La práctica dura pocos segundos cada vez, pero recuperar al menos los vestigios de esa profunda sensación de ser uno mismo sin necesidad de describirla mediante conceptos resulta de fundamental valor e importancia para aquello que podríamos llamar integridad viviente: la sabiduría de que la presencia ante mí es y debe ser sustento firme, expresado en un intuitivo e irreductible pacto amoroso propio, imposible de transferir a otro, pero que sí se puede aprender si no se ha experimentado ya antes. Uno puede intentarlo sin importar si fracasa, pues nadie más lo sabrá. Luego se puede volver a probar, llevando la tarea consigo a dondequiera que se vaya e integrándola en el quehacer cotidiano.
Habrá, por supuesto, que estar atento a la intrigante posibilidad de si todo esto no será tan solo una bella e inocente forma de hacerse tonto solo y pensar o sentir que suceden cosas cuando en realidad no ocurre nada. ¿Cómo saber la diferencia?
Para alejarse de tan solo una bella y cursi idea de “autoayuda” será necesario hacerlo, realizarlo, experimentarlo. No es una alegoría; es trabajo interior. No se trata de una práctica oculta, mística ni trascendental, sino de rescatar, sentir y hacer valer esa cercanía que de manera “gratuita” cada quien tiene con su cuerpo, pues resulta triste solo entrar en contacto con él cuando haya molestias, dolor o reclamos. El cuerpo siempre está allí para nosotros y espera lo mismo a cambio.

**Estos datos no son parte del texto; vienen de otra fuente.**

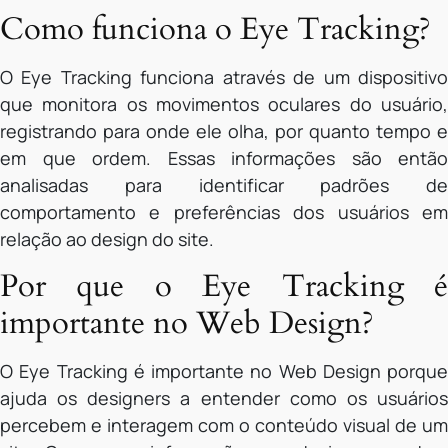
Como funciona o Eye Tracking?
O Eye Tracking funciona através de um dispositivo
que monitora os movimentos oculares do usuário,
registrando para onde ele olha, por quanto tempo e
em que ordem. Essas informações são então
analisadas para identificar padrões de
comportamento e preferências dos usuários em
relação ao design do site.
Por que o Eye Tracking é
importante no Web Design?
O Eye Tracking é importante no Web Design porque
ajuda os designers a entender como os usuários
percebem e interagem com o conteúdo visual de um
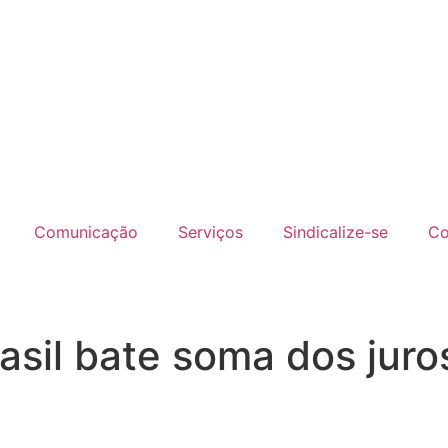
Comunicação
Serviços
Sindicalize-se
Co
rasil bate soma dos jur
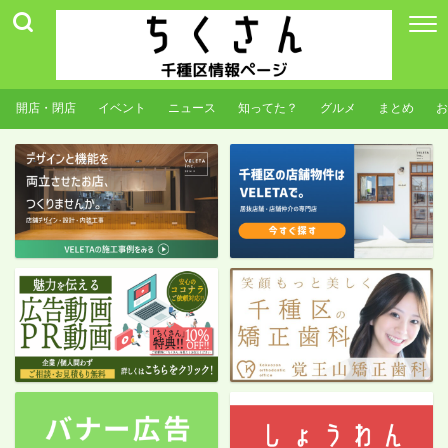
開店・閉店
イベント
ニュース
知ってた？
グルメ
まとめ
お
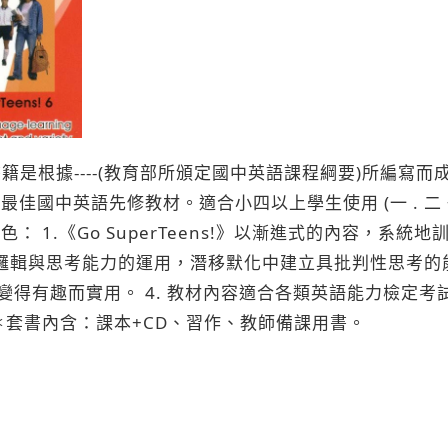
 此套書籍是根據----(教育部所頒定國中英語課程綱要)所編寫而成
佳國中英語先修教材。適合小四以上學生使用 (一 . 二
特色： 1.《Go SuperTeens!》以漸進式的內容，系統
過邏輯與思考能力的運用，潛移默化中建立具批判性思考的能
得有趣而實用。 4. 教材內容適合各類英語能力檢定考
＊套書內含：課本+CD、習作、教師備課用書。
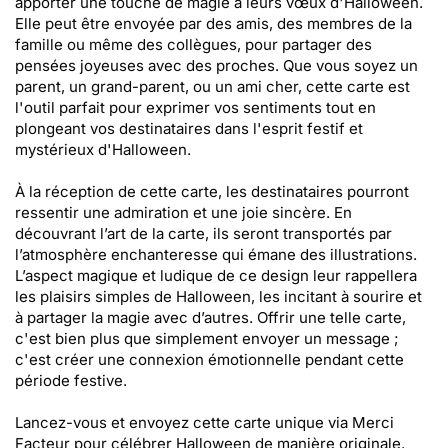
apporter une touche de magie à leurs vœux d'Halloween.
Elle peut être envoyée par des amis, des membres de la
famille ou même des collègues, pour partager des
pensées joyeuses avec des proches. Que vous soyez un
parent, un grand-parent, ou un ami cher, cette carte est
l'outil parfait pour exprimer vos sentiments tout en
plongeant vos destinataires dans l'esprit festif et
mystérieux d'Halloween.
À la réception de cette carte, les destinataires pourront
ressentir une admiration et une joie sincère. En
découvrant l’art de la carte, ils seront transportés par
l’atmosphère enchanteresse qui émane des illustrations.
L’aspect magique et ludique de ce design leur rappellera
les plaisirs simples de Halloween, les incitant à sourire et
à partager la magie avec d’autres. Offrir une telle carte,
c'est bien plus que simplement envoyer un message ;
c'est créer une connexion émotionnelle pendant cette
période festive.
Lancez-vous et envoyez cette carte unique via Merci
Facteur pour célébrer Halloween de manière originale.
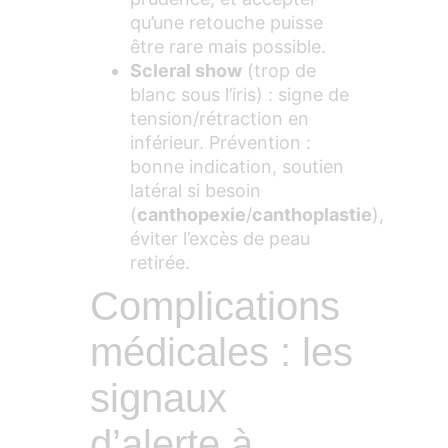
qu’une retouche puisse
être rare mais possible.
Scleral show
(trop de
blanc sous l’iris) : signe de
tension/rétraction en
inférieur. Prévention :
bonne indication, soutien
latéral si besoin
(
canthopexie
/
canthoplastie
),
éviter l’excès de peau
retirée.
Complications
médicales : les
signaux
d’alerte à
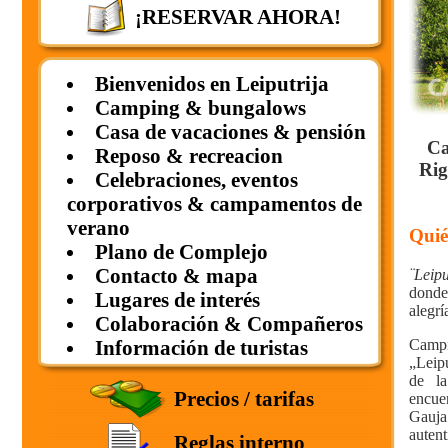
¡RESERVAR AHORA!
Bienvenidos en Leiputrija
Camping & bungalows
Casa de vacaciones & pensión
Ca
Reposo & recreacion
Rig
Celebraciones, eventos
corporativos & campamentos de
verano
Quié
Plano de Complejo
Contacto & mapa
¨Leipu
donde
Lugares de interés
alegrí
Colaboración & Compañeros
Campi
Información de turistas
„Leip
de la
Precios / tarifas
encue
Gauja
auten
Reglas interno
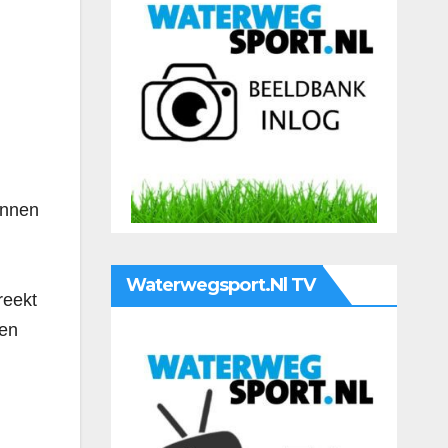
onnen
Waterwegsport.nl TV
reekt
een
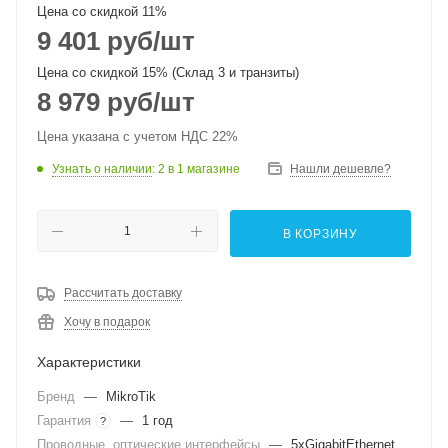
Цена со скидкой 11%
9 401
руб
/шт
Цена со скидкой 15% (Склад 3 и транзиты)
8 979
руб
/шт
Цена указана с учетом НДС 22%
Узнать о наличии
: 2
в 1 магазине
Нашли дешевле?
В КОРЗИНУ
Рассчитать доставку
Хочу в подарок
Характеристики
Бренд
—
MikroTik
Гарантия
—
1 год
?
Проводные, оптические интерфейсы
—
5xGigabitEthernet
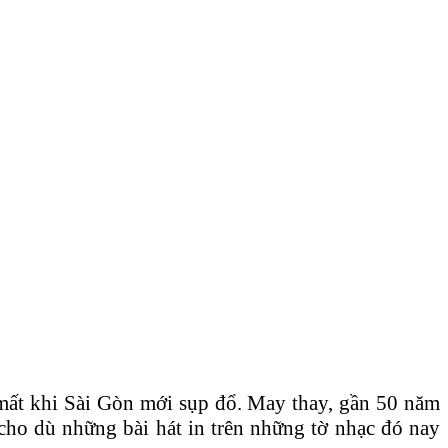
mất khi Sài Gòn mới sụp đổ. May thay, gần 50 năm
cho dù những bài hát in trên những tờ nhạc đó nay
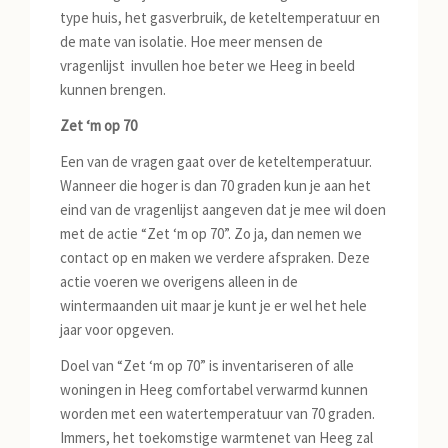
type huis, het gasverbruik, de keteltemperatuur en
de mate van isolatie. Hoe meer mensen de
vragenlijst invullen hoe beter we Heeg in beeld
kunnen brengen.
Zet ‘m op 70
Een van de vragen gaat over de keteltemperatuur.
Wanneer die hoger is dan 70 graden kun je aan het
eind van de vragenlijst aangeven dat je mee wil doen
met de actie “Zet ‘m op 70”. Zo ja, dan nemen we
contact op en maken we verdere afspraken. Deze
actie voeren we overigens alleen in de
wintermaanden uit maar je kunt je er wel het hele
jaar voor opgeven.
Doel van “Zet ‘m op 70” is inventariseren of alle
woningen in Heeg comfortabel verwarmd kunnen
worden met een watertemperatuur van 70 graden.
Immers, het toekomstige warmtenet van Heeg zal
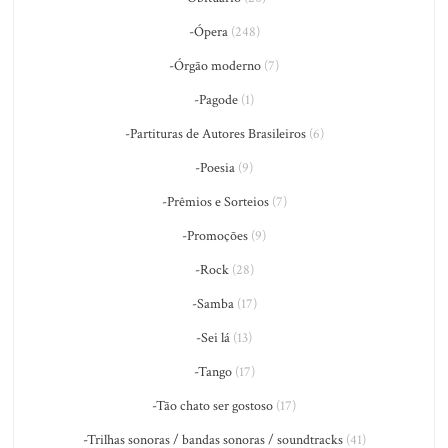
-Ópera
(248)
-Órgão moderno
(7)
-Pagode
(1)
-Partituras de Autores Brasileiros
(6)
-Poesia
(9)
-Prêmios e Sorteios
(7)
-Promoções
(9)
-Rock
(28)
-Samba
(17)
-Sei lá
(13)
-Tango
(17)
-Tão chato ser gostoso
(17)
-Trilhas sonoras / bandas sonoras / soundtracks
(41)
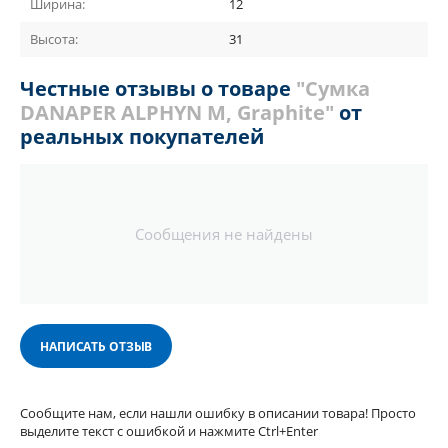
Ширина:
12
Высота:
31
Честные отзывы о товаре
"Сумка
DANAPER ALPHYN M, Graphite"
от
реальных покупателей
Сообщения не найдены
НАПИСАТЬ ОТЗЫВ
Сообщите нам, если нашли ошибку в описании товара! Просто
выделите текст с ошибкой и нажмите Ctrl+Enter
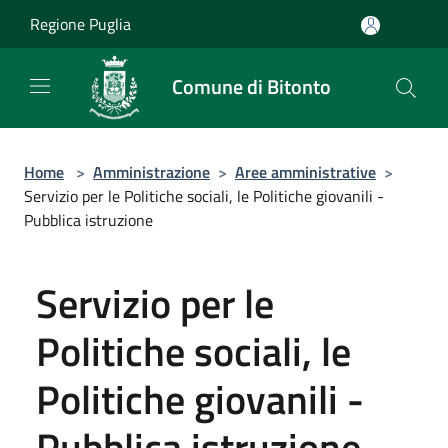
Salta al contenuto principale
Regione Puglia
Comune di Bitonto
Home
>
Amministrazione
>
Aree amministrative
>
Servizio per le Politiche sociali, le Politiche giovanili -
Pubblica istruzione
Servizio per le
Politiche sociali, le
Politiche giovanili -
Pubblica istruzione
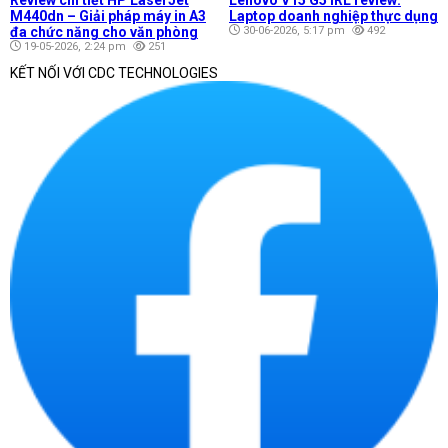
M440dn – Giải pháp máy in A3
Laptop doanh nghiệp thực dụng
đa chức năng cho văn phòng
30-06-2026, 5:17 pm
492
19-05-2026, 2:24 pm
251
KẾT NỐI VỚI CDC TECHNOLOGIES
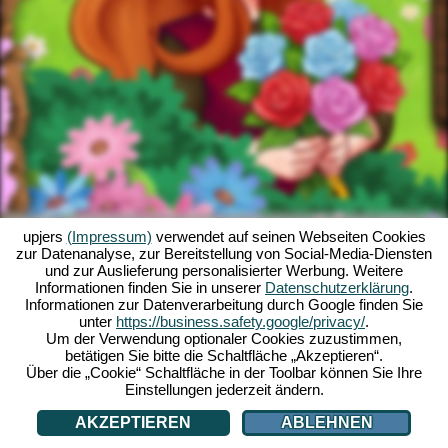
upjers
(Impressum)
verwendet auf seinen Webseiten Cookies
zur Datenanalyse, zur Bereitstellung von Social-Media-Diensten
und zur Auslieferung personalisierter Werbung. Weitere
Informationen finden Sie in unserer
Datenschutzerklärung
.
Informationen zur Datenverarbeitung durch Google finden Sie
unter
https://business.safety.google/privacy/
.
Um der Verwendung optionaler Cookies zuzustimmen,
betätigen Sie bitte die Schaltfläche „Akzeptieren“.
Über die „Cookie“ Schaltfläche in der Toolbar können Sie Ihre
Einstellungen jederzeit ändern.
AKZEPTIEREN
ABLEHNEN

Todo esto es nuestro derecho y nuestra responsabilidad... y puede también evitar innecesarias visitas al médico si se convierte en una práctica más del trabajo interior, en este caso ayudando a cambiar el esquema de relaciones con la enfermedad.
Incluso con las imperfecciones de cada quien, la inacabable (y amorosa) tarea de tratar de vivir en armonía con uno mismo bien vale la pena, y puede convertirse en una espléndida aventura.
Como dice la frase en inglés: Enjoy the ride!